# Excerpted records
··········
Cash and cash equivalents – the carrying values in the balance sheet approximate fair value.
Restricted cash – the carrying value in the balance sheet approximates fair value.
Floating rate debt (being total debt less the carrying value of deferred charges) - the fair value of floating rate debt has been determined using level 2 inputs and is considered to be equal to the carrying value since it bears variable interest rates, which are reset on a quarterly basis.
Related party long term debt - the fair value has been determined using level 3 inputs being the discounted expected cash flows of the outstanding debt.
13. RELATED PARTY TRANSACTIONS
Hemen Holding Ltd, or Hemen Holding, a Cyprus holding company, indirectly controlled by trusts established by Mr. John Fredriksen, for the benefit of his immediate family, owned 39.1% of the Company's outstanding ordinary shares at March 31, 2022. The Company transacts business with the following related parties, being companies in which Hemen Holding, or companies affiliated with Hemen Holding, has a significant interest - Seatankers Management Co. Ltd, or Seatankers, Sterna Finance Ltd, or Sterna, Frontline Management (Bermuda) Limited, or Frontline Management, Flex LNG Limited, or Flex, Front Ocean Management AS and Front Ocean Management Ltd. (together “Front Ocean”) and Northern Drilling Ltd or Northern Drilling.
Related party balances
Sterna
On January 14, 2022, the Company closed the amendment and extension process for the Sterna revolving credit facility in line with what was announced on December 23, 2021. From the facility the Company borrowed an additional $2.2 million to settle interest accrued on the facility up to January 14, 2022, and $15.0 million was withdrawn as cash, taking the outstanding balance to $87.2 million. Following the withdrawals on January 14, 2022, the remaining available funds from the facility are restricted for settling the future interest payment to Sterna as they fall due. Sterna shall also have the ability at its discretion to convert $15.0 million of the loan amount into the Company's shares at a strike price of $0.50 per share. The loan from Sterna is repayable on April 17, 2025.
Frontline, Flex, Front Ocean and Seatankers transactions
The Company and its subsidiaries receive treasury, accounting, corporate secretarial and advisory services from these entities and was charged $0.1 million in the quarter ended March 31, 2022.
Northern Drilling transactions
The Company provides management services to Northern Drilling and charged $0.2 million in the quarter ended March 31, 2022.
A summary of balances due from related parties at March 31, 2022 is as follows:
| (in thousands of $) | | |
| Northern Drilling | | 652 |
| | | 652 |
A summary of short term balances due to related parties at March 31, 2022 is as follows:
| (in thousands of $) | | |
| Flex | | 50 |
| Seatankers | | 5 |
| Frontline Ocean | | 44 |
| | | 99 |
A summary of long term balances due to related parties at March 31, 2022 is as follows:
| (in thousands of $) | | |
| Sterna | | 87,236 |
··········
# What this task involves
Your answer should be a single number: the count of lines in the entries that contain the word "summary".

# Task solution
3